What would it look like today to be accused of being a friend of sinners? Maybe you're overwhelmed at the thought of friendship with a heroin addict or a sex-trade worker. Maybe it's too much right now to contemplate fostering or adopting a child. But what steps could you take toward a place of discomfort, to practice extending yourself to embrace another?

We had an intern who applied for work as a personal chef and listed me as one of her references. When the employer phoned to ask about her work ethic and skills, she mentioned the theological studies our intern was completing. The potential employer disclosed that she and her lesbian partner were seeking a chef and some childcare for their two young sons. She candidly asked me if I thought it would be impossible for our intern to work for them because of her Christian beliefs.

I exclaimed, "No! I would certainly be surprised if she felt she couldn't work for you because of her faith in Christ." What I wanted to say was, "No! Absolutely not. That is precisely the type of job Jesus would have taken. He would have wanted to enter your home. He would have wanted to serve you. He would have even wanted to become friends with you! And we want to be like him." As it turns out, our intern got the job and love it. In fact she loved those women! She started out serving them and was later invited to join them at their table, where they cooked for her as a friend.

What Will You Do?

So where can we begin? Could your 11-year-old son learn to serve the lonely, elderly man at the end of your block—the one the rest of the neighborhood kids avoid? Maybe your son could cut his lawn and rake his leaves. Maybe he could become friends with someone everyone else isolates. That would be like Jesus.

Perhaps you know of a colleague who hasn't been at work because they've been diagnosed with cancer. Could you go and visit them? Would you be willing to brave the hospital with its strange smells and sobering realities? Could you even overcome the discomfort of knowing it will seem odd if you show up there because you're not close friends? Could you do this because Jesus said that when we visit the sick, we visit him?

Maybe you have never invited someone who is not from your church or your family over for a meal. What if you took the risk of inviting a neighbor for dinner? What if they sat at your table and you broke bread together (which would call to your mind the body and blood of Christ broken for you) and you learned about them, you listened to them, and you offered them acceptance—even friendship? If this sounds uncomfortable to you, pursue it. Christ lives there.

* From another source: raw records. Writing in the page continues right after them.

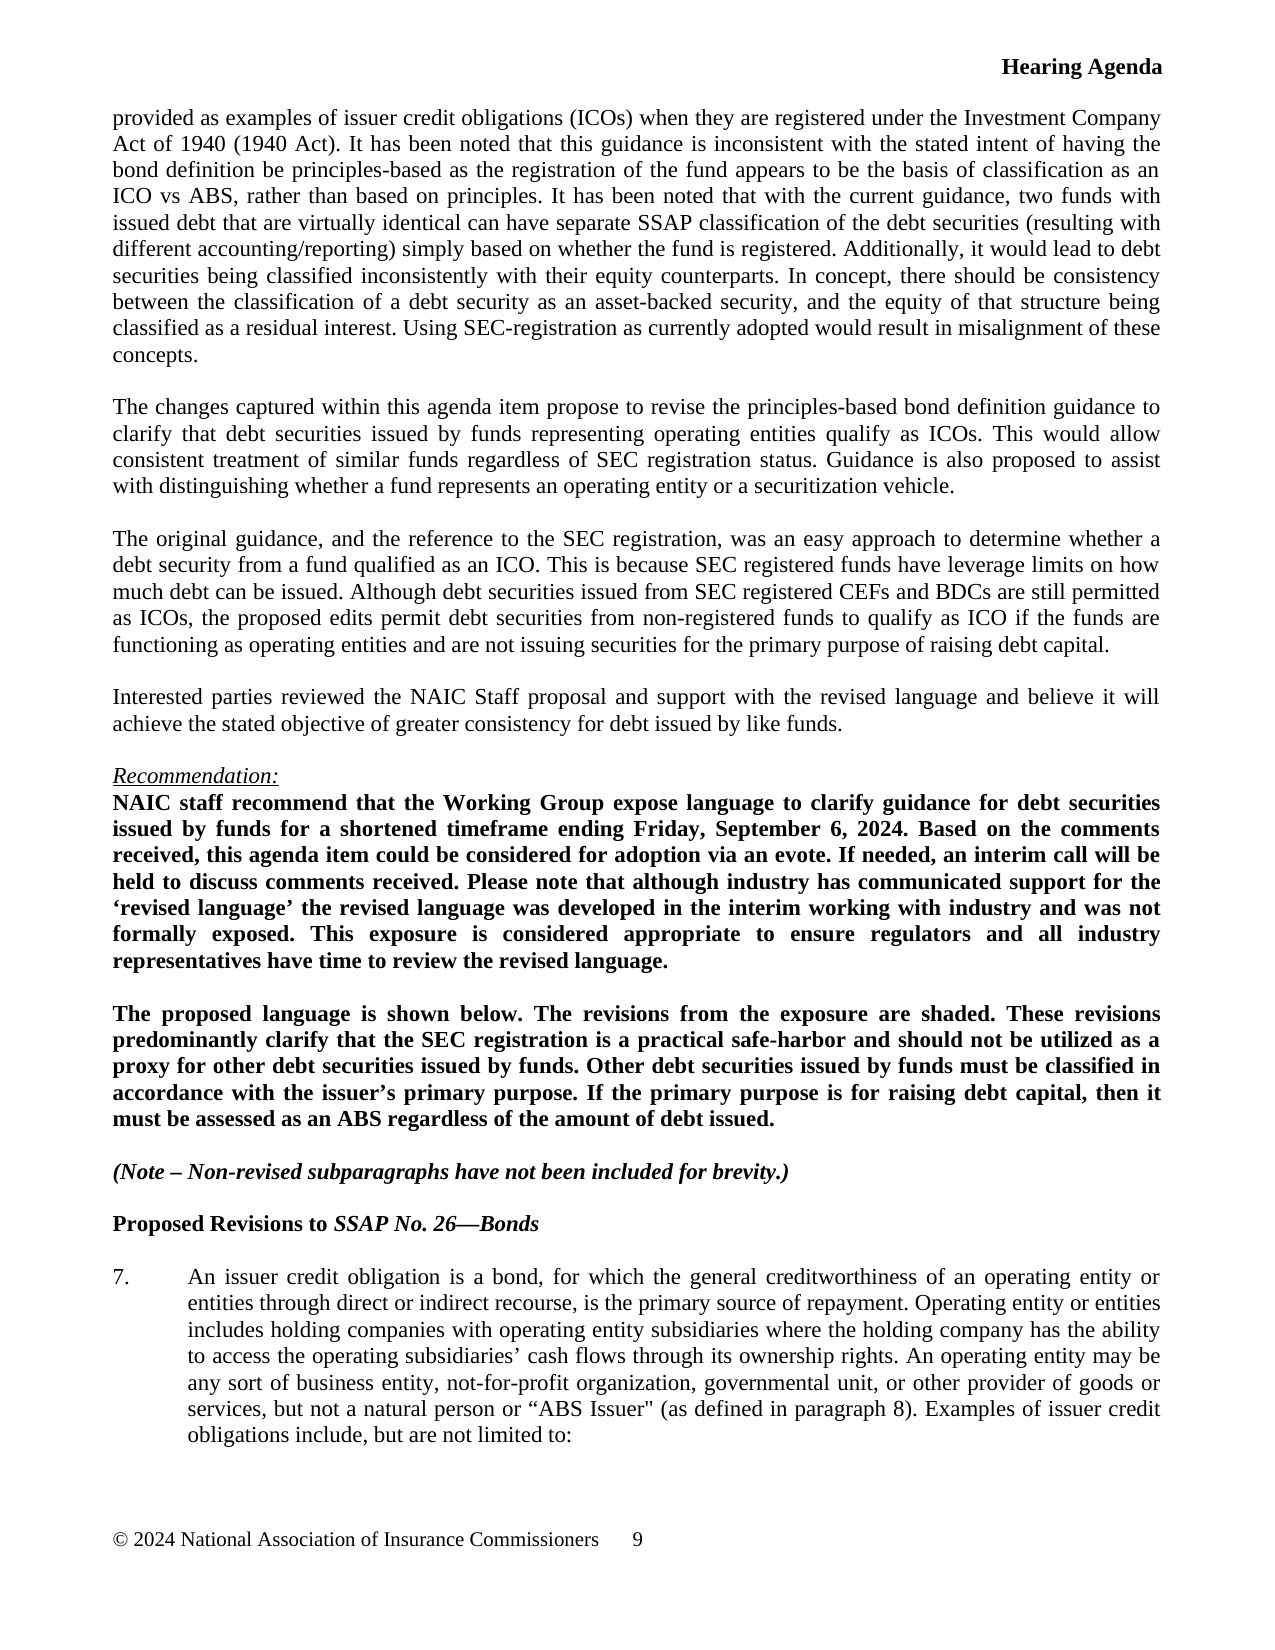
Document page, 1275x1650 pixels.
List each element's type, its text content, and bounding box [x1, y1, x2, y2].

text The changes captured within this agenda item propose to revise the principles-based bond definition guidance to clarify that debt securities issued by funds representing operating entities qualify as ICOs. This would allow consistent treatment of similar funds regardless of SEC registration status. Guidance is also proposed to assist with distinguishing whether a fund represents an operating entity or a securitization vehicle. [112, 393, 1162, 499]
text The proposed language is shown below. The revisions from the exposure are shaded. These revisions predominantly clarify that the SEC registration is a practical safe-harbor and should not be utilized as a proxy for other debt securities issued by funds. Other debt securities issued by funds must be classified in accordance with the issuer’s primary purpose. If the primary purpose is for raising debt capital, then it must be assessed as an ABS regardless of the amount of debt issued. [112, 999, 1162, 1131]
list An issuer credit obligation is a bond, for which the general creditworthiness of an operating entity or entities through direct or indirect recourse, is the primary source of repayment. Operating entity or entities includes holding companies with operating entity subsidiaries where the holding company has the ability to access the operating subsidiaries’ cash flows through its ownership rights. An operating entity may be any sort of business entity, not-for-profit organization, governmental unit, or other provider of goods or services, but not a natural person or “ABS Issuer" (as defined in paragraph 8). Examples of issuer credit obligations include, but are not limited to: [112, 1263, 1162, 1448]
text (Note – Non-revised subparagraphs have not been included for brevity.) [112, 1158, 1162, 1184]
text Interested parties reviewed the NAIC Staff proposal and support with the revised language and believe it will achieve the stated objective of greater consistency for debt issued by like funds. [112, 683, 1162, 736]
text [112, 103, 1162, 367]
text Proposed Revisions to SSAP No. 26—Bonds [112, 1210, 1162, 1237]
text NAIC staff recommend that the Working Group expose language to clarify guidance for debt securities issued by funds for a shortened timeframe ending Friday, September 6, 2024. Based on the comments received, this agenda item could be considered for adoption via an evote. If needed, an interim call will be held to discuss comments received. Please note that although industry has communicated support for the ‘revised language’ the revised language was developed in the interim working with industry and was not formally exposed. This exposure is considered appropriate to ensure regulators and all industry representatives have time to review the revised language. [112, 789, 1162, 973]
text The original guidance, and the reference to the SEC registration, was an easy approach to determine whether a debt security from a fund qualified as an ICO. This is because SEC registered funds have leverage limits on how much debt can be issued. Although debt securities issued from SEC registered CEFs and BDCs are still permitted as ICOs, the proposed edits permit debt securities from non-registered funds to qualify as ICO if the funds are functioning as operating entities and are not issuing securities for the primary purpose of raising debt capital. [112, 525, 1162, 657]
list Recommendation: [112, 762, 1162, 789]
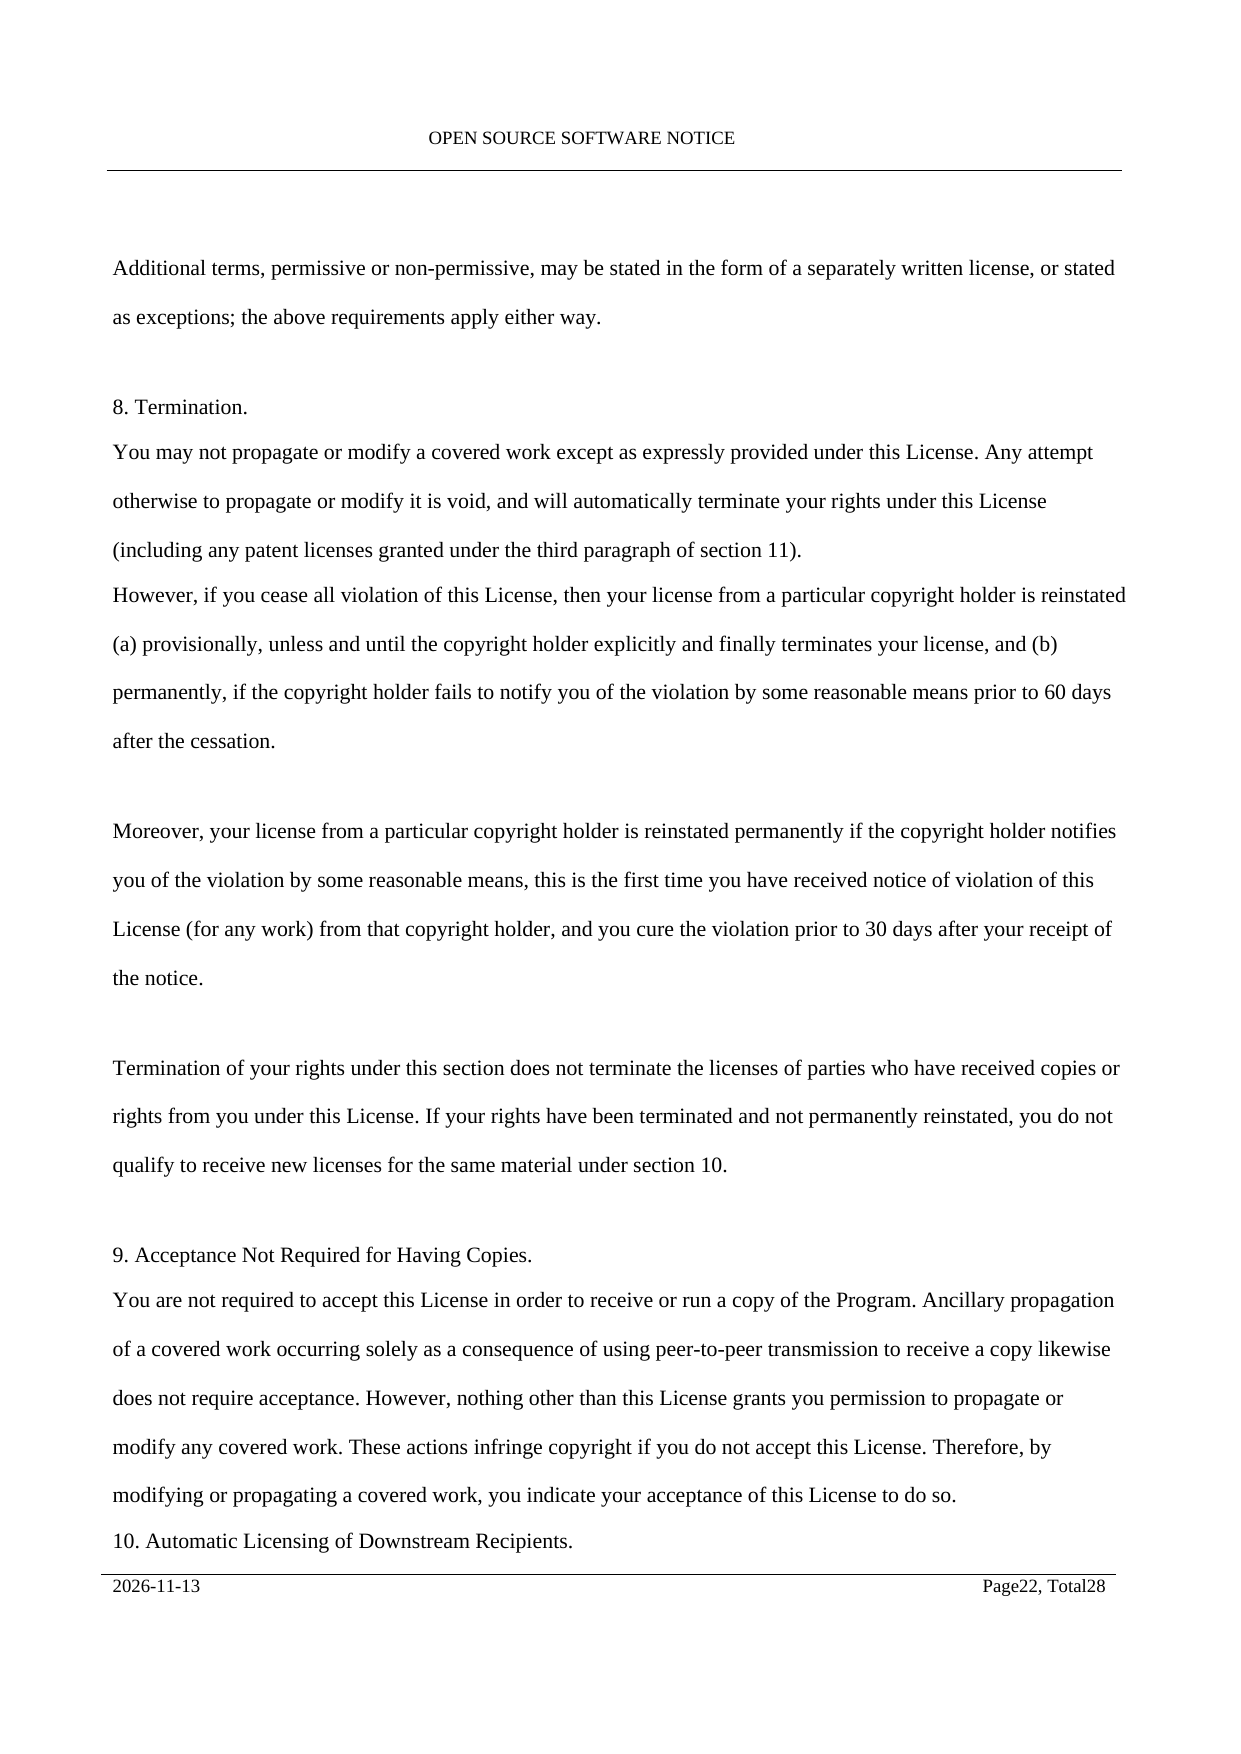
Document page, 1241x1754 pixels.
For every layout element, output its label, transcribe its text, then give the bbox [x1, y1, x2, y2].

text You may not propagate or modify a covered work except as expressly provided under this License. Any attempt otherwise to propagate or modify it is void, and will automatically terminate your rights under this License (including any patent licenses granted under the third paragraph of section 11). [112, 436, 1128, 566]
text Moreover, your license from a particular copyright holder is reinstated permanently if the copyright holder notifies you of the violation by some reasonable means, this is the first time you have received notice of violation of this License (for any work) from that copyright holder, and you cure the violation prior to 30 days after your receipt of the notice. [112, 814, 1128, 993]
text Termination of your rights under this section does not terminate the licenses of parties who have received copies or rights from you under this License. If your rights have been terminated and not permanently reinstated, you do not qualify to receive new licenses for the same material under section 10. [112, 1051, 1128, 1181]
text Additional terms, permissive or non-permissive, may be stated in the form of a separately written license, or stated as exceptions; the above requirements apply either way. [112, 251, 1128, 333]
text 8. Termination. [112, 390, 1128, 423]
text 9. Acceptance Not Required for Having Copies. [112, 1239, 1128, 1271]
text You are not required to accept this License in order to receive or run a copy of the Program. Ancillary propagation of a covered work occurring solely as a consequence of using peer-to-peer transmission to receive a copy likewise does not require acceptance. However, nothing other than this License grants you permission to propagate or modify any covered work. These actions infringe copyright if you do not accept this License. Therefore, by modifying or propagating a covered work, you indicate your acceptance of this License to do so. [112, 1284, 1128, 1511]
text 10. Automatic Licensing of Downstream Recipients. [112, 1524, 1128, 1556]
text However, if you cease all violation of this License, then your license from a particular copyright holder is reinstated (a) provisionally, unless and until the copyright holder explicitly and finally terminates your license, and (b) permanently, if the copyright holder fails to notify you of the violation by some reasonable means prior to 60 days after the cessation. [112, 578, 1128, 757]
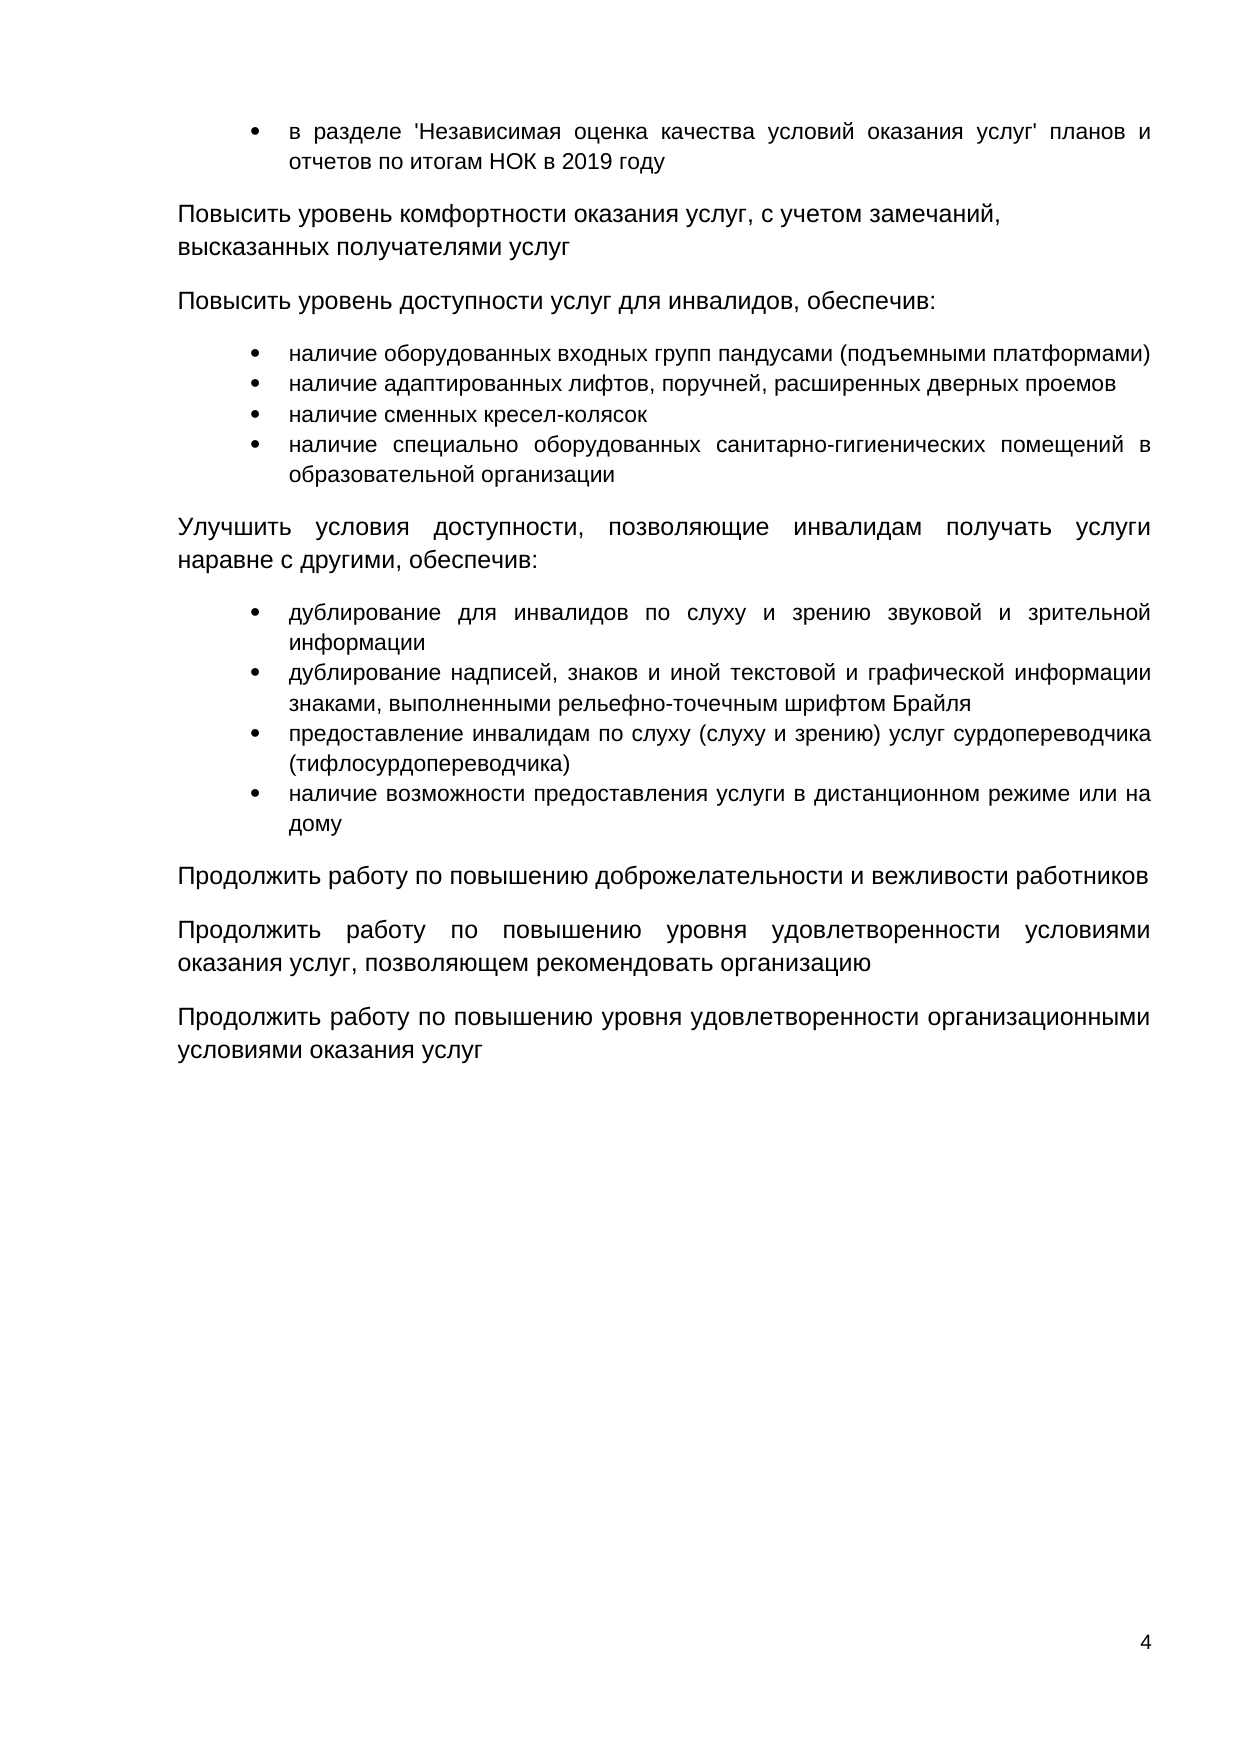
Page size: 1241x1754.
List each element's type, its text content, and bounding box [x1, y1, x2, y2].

text Продолжить работу по повышению доброжелательности и вежливости работников [177, 861, 1152, 890]
text Повысить уровень доступности услуг для инвалидов, обеспечив: [177, 286, 1152, 315]
list в разделе 'Независимая оценка качества условий оказания услуг' планов и отчетов по итогам НОК в 2019 году [251, 118, 1152, 175]
list дублирование надписей, знаков и иной текстовой и графической информации знаками, выполненными рельефно-точечным шрифтом Брайля [251, 659, 1152, 716]
list наличие сменных кресел-колясок [251, 401, 1152, 427]
list наличие возможности предоставления услуги в дистанционном режиме или на дому [251, 780, 1152, 837]
list предоставление инвалидам по слуху (слуху и зрению) услуг сурдопереводчика (тифлосурдопереводчика) [251, 720, 1152, 776]
list наличие адаптированных лифтов, поручней, расширенных дверных проемов [251, 370, 1152, 397]
text Улучшить условия доступности, позволяющие инвалидам получать услуги наравне с другими, обеспечив: [177, 512, 1152, 574]
list наличие специально оборудованных санитарно-гигиенических помещений в образовательной организации [251, 431, 1152, 487]
text Повысить уровень комфортности оказания услуг, с учетом замечаний, высказанных получателями услуг [177, 199, 1152, 261]
list дублирование для инвалидов по слуху и зрению звуковой и зрительной информации [251, 599, 1152, 655]
list наличие оборудованных входных групп пандусами (подъемными платформами) [251, 340, 1152, 366]
text Продолжить работу по повышению уровня удовлетворенности организационными условиями оказания услуг [177, 1002, 1152, 1064]
text Продолжить работу по повышению уровня удовлетворенности условиями оказания услуг, позволяющем рекомендовать организацию [177, 915, 1152, 977]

Being a community that reflects Jesus means we cross the boundaries between our world and the world of the other, the one who is unlike us. It means that, like Christ, we die to ourselves, albeit gradually, and learn to inhabit places of grace. It is essential for us to remember that our invitation into the kingdom of God was not a call to elitism or safety. It was, and is, a call to emptying ourselves, to entering into an embrace of those who are the furthest from us.

It's a call to emulate Jesus in the way he did life.